● **SOURCE MATERIAL**:
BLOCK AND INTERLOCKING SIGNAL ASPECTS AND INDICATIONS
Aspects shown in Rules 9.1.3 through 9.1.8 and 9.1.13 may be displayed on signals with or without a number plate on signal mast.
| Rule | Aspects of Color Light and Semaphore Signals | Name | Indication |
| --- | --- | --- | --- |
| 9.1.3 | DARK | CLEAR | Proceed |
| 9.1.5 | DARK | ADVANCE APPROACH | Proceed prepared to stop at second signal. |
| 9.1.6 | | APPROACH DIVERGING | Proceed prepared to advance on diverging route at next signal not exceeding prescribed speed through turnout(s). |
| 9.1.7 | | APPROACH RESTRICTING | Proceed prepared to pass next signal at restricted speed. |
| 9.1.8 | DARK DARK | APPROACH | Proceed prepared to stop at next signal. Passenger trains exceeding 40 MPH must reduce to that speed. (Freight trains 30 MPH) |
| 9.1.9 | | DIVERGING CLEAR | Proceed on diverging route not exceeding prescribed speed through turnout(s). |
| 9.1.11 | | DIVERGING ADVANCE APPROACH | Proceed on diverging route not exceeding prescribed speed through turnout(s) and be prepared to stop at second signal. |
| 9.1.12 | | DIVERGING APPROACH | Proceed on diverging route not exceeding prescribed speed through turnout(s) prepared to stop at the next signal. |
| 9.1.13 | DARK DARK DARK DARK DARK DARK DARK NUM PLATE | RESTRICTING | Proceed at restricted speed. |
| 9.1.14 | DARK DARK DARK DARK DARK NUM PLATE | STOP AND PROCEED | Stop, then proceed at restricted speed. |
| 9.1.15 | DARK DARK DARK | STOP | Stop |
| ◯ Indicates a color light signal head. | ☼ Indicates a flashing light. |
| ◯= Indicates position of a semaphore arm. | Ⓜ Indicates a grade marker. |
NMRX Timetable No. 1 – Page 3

● **TASK OBJECTIVE**: From the records above, pull every line that has the string "RESTRICTING" and copy it.

● **TASK ANSWER**:
| 9.1.7 | | APPROACH RESTRICTING | Proceed prepared to pass next signal at restricted speed. |
| 9.1.13 | DARK DARK DARK DARK DARK DARK DARK NUM PLATE | RESTRICTING | Proceed at restricted speed. |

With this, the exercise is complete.